NEW YORK (CNNfn) - JCPenney, one of the leading U.S. department store and catalog retailers, announced an agreement to buy the Genovese drugstore chain in a $492 million deal that marks its latest incursion into the booming drugstore business.
The buyout is expected to result in the elimination of 200 jobs, mostly at the Melville, NY-based headquarters of Genovese, a JCPenny spokesman said Tuesday. Last January, Genovese pared its workforce to about 4,600 from 5,300.
JCPenney plans to fold Genovese's 141 stores into its recently-acquired Eckerd drugstore operations once the merger is complete sometime at the end of the first quarter of 1999.
JCPenny, whose roughly 1,200 department stores sell apparel, accessories and home furnishings, acquired Eckerd in 1997 as part of a major thrust to expand the company's presence in the booming drugstore business.
After the acquisition, Eckerd will oversee about 2,900 stores in 20 states across the Northeast, Midwest and the Sunbelt. The combined entity is expected to generate sales in fiscal 1999 of more than $12 billion.

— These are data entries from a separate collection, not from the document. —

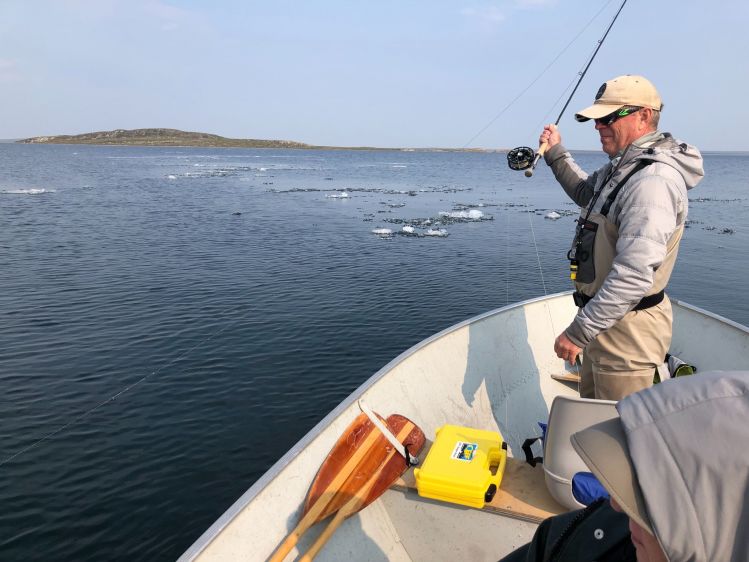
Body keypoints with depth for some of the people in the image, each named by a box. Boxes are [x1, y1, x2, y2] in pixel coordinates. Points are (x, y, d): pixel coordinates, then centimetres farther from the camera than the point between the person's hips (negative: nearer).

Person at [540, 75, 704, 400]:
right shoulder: (624, 166, 8)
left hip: (628, 330, -10)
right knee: (592, 410, 26)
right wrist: (557, 155, 18)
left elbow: (633, 277, -33)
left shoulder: (654, 180, -26)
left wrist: (578, 332, -27)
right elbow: (587, 195, 31)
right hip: (607, 319, 10)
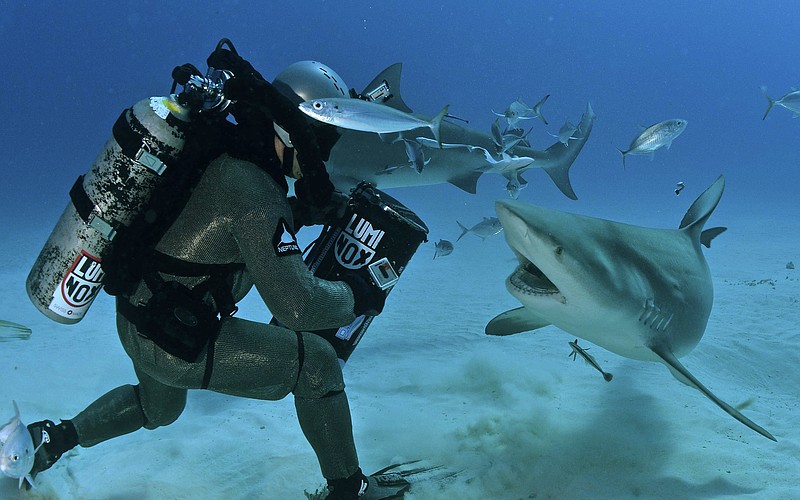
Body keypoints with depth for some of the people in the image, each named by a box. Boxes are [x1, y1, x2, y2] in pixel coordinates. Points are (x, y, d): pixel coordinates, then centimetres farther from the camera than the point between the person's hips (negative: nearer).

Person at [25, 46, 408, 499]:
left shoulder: (217, 144, -1)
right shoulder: (253, 190, -28)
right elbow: (298, 305, -31)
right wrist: (358, 296, -14)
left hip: (133, 318, 9)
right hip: (177, 345, -9)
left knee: (158, 408, 39)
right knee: (316, 363, 2)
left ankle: (52, 437, 40)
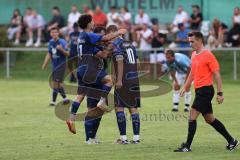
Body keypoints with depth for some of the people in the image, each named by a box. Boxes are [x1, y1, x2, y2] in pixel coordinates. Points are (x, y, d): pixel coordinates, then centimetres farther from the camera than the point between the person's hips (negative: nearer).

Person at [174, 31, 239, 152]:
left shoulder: (208, 55, -13)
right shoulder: (194, 54, 12)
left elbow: (217, 74, -13)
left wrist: (220, 93, -15)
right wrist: (185, 86, 21)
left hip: (206, 90, -9)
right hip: (199, 90, 9)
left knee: (192, 116, -12)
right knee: (209, 119, 13)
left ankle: (187, 146, -9)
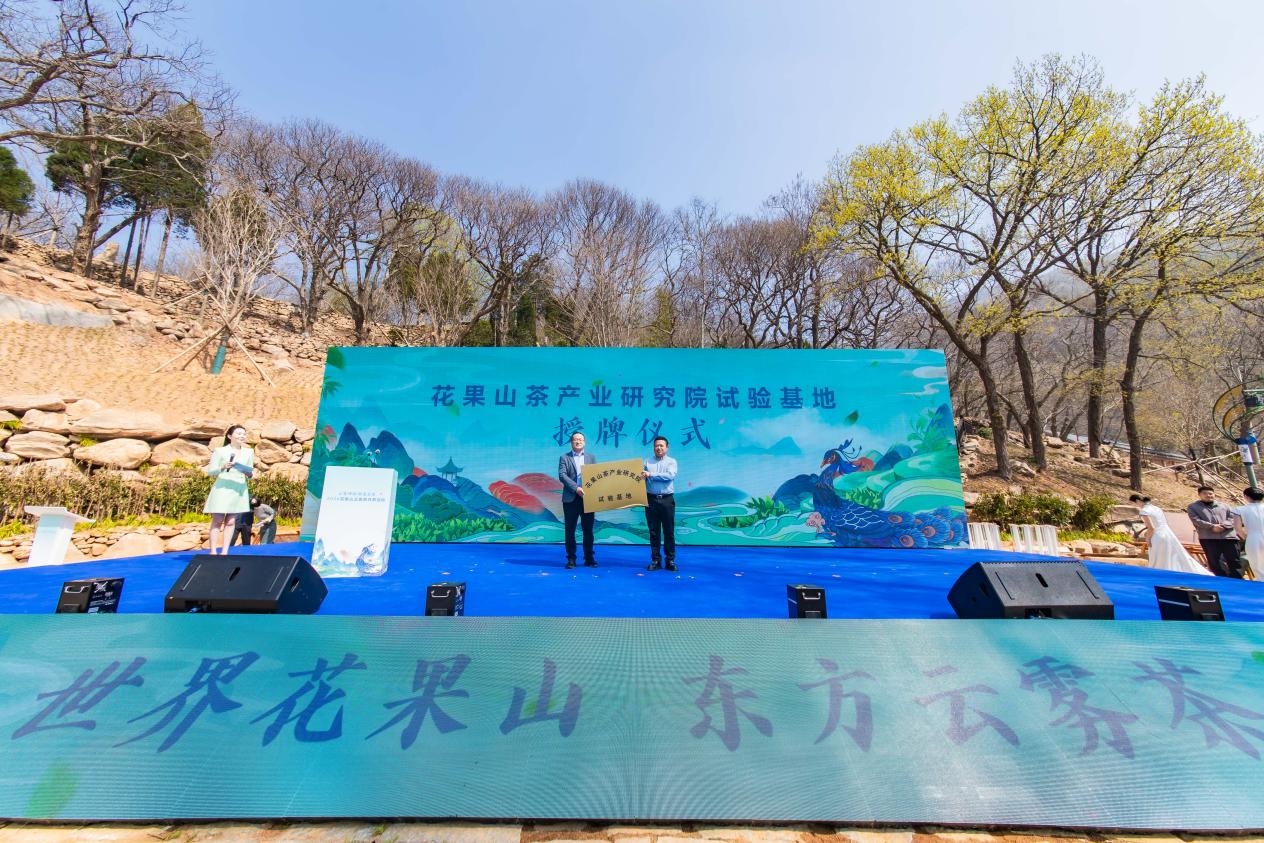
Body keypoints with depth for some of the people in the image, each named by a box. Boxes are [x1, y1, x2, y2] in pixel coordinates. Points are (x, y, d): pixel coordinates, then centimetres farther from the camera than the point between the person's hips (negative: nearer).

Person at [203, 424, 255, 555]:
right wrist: (222, 467, -19)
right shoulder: (220, 451, -1)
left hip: (239, 490, 4)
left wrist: (249, 474, -6)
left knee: (231, 521, 5)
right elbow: (210, 471, -1)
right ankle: (213, 551, 4)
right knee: (217, 520, -1)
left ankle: (225, 551, 9)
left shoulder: (249, 452, 12)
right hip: (222, 489, -3)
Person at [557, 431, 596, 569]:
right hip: (571, 498, -1)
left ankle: (589, 558, 15)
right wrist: (576, 488, -18)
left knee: (588, 529, 6)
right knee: (570, 530, 4)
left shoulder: (591, 457, 12)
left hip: (587, 497, 2)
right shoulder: (564, 457, 5)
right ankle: (571, 559, 13)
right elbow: (562, 475, -7)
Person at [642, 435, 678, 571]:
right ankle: (655, 560, 13)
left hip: (667, 499, -1)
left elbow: (670, 476, -12)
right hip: (651, 499, 1)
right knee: (654, 532, 5)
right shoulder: (647, 462, 11)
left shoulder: (671, 462, 5)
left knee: (669, 532, 2)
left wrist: (651, 475, -14)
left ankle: (670, 560, 11)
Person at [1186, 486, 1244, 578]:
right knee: (1215, 563, -4)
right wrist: (1212, 526, -16)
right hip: (1208, 538, -3)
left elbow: (1232, 518, 9)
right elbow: (1196, 520, -2)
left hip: (1228, 536, 3)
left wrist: (1223, 525, -11)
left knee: (1234, 561, 2)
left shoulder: (1223, 506, 21)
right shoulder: (1193, 507, 11)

Analysts viewed the deal as emblematic of the type of consolidation that has swept the drugstore and supermarket industry in recent years as companies have sought to compete more effectively against suddenly supersized rivals.
In JCPenney's case, company executives likely calculated that the drugstore sector offered an avenue of expansion not readily available in the cutthroat retail sector, according to Karen Sack, an analyst with the S&P Equity Group.

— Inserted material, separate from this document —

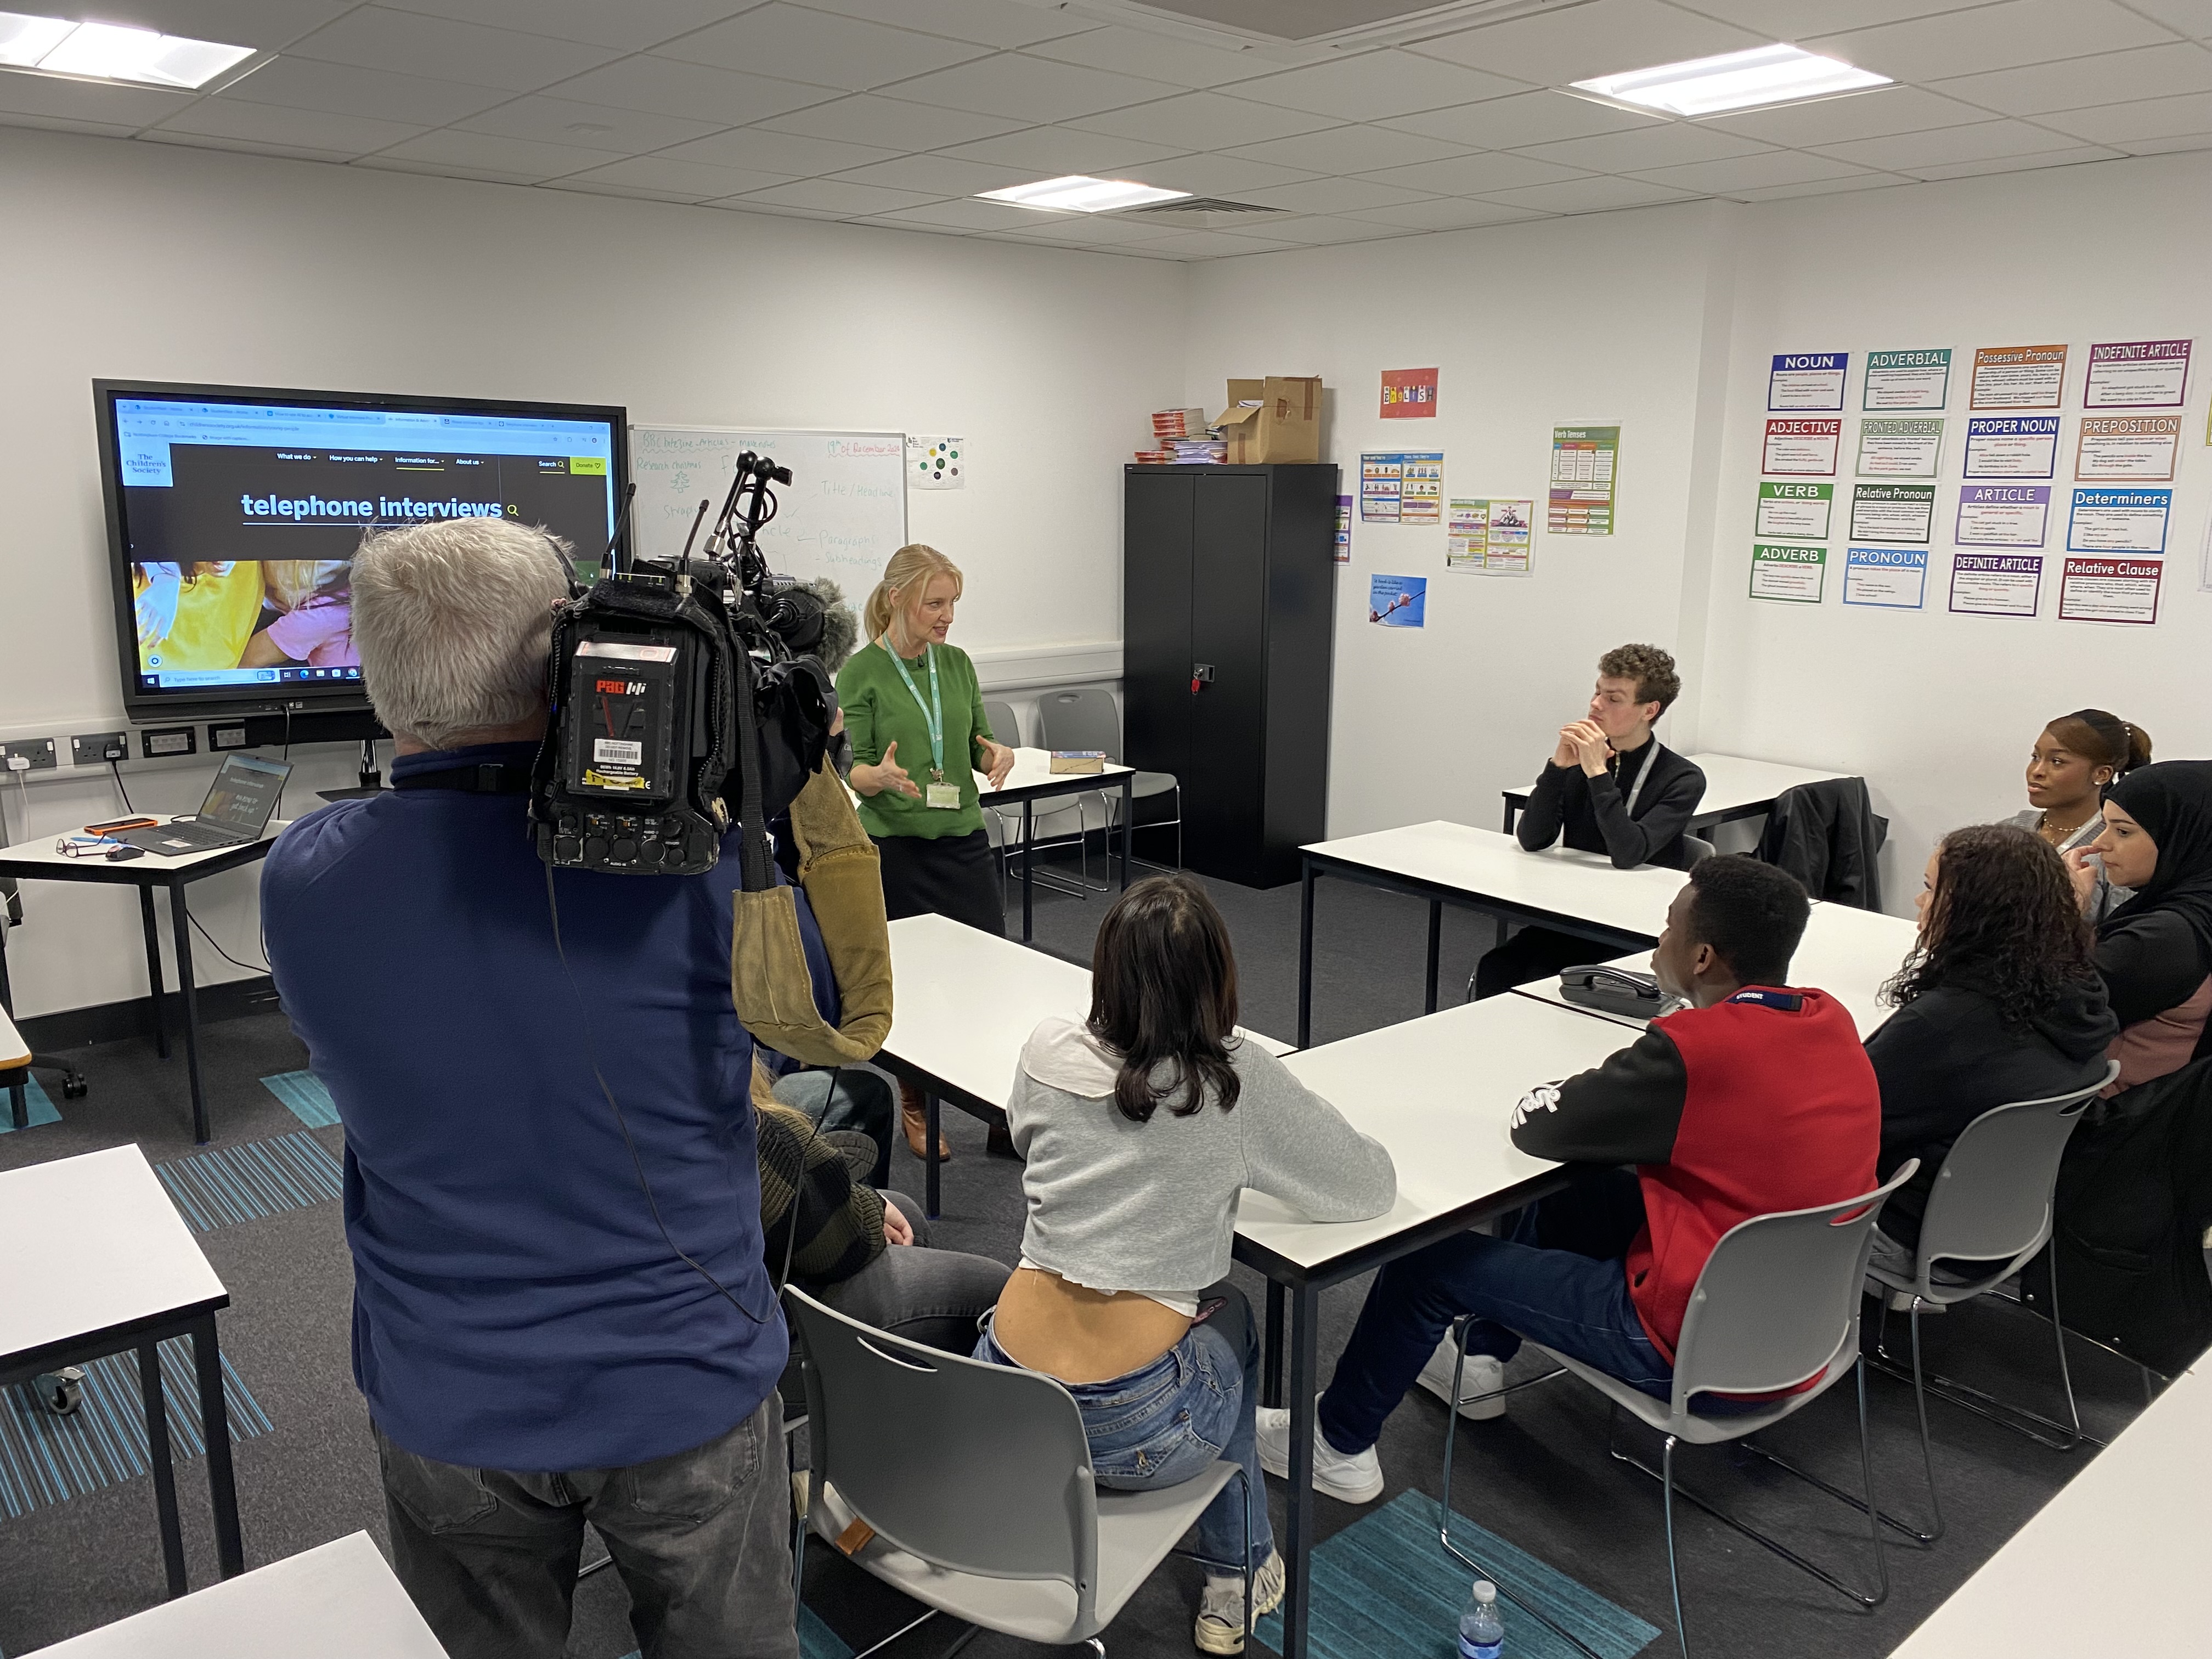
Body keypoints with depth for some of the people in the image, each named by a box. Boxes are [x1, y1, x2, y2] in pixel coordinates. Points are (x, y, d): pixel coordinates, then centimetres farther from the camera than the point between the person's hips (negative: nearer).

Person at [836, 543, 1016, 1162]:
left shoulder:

"This is a way for the company
to continue to grow over time and I think it is a healthy strategy over time," Sack said.
Enhancing the Northeast presence
The Genovese operations will add vital New York City and Nassau/Suffolk county markets to JCPenney's Eckerd business, enhancing its Northeast presence overall.

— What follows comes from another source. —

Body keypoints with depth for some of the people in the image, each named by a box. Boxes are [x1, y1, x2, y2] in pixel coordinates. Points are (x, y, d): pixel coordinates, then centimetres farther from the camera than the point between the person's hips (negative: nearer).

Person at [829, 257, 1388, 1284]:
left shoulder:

Under the deal, already approved by the boards of both companies, the Plano, Texas-based JCPenny will swap stock worth $432 million and assume about $60 million in debt.
The Genovese chain's 141 stores are scattered across New York, New Jersey and Connecticut. Members of the Genovese family, who own 60 percent of the company's voting power, have agreed to approve the transaction, JCPenny and Genovese said in a joint statement.
Genovese shareholders will receive JCPenney stock valued at $30 per share for each common share of Genovese stock. The exchange ratio will be determined based on the average trading value of JCPenney common stock over 10 random trading days prior to closing.
If JCPenney stock averages $54.66 or more during the period, the stock ratio will be fixed at 0.5489; if it averages $44.72 or below, the ratio will become fixed at 0.6709.
JCPenney is the No. 4 retailer in the United States, with 1,200 stores in the U.S., Mexico, Puerto Rico and Chile.
Shares of JCPenney (JCP) were down 2-5/16 at 52-5/8 Tuesday afternoon on the New York Stock exchange. Genovese (GDX.A) stock, traded on the American Stock Exchange, had slipped 13/16 to 29-3/16.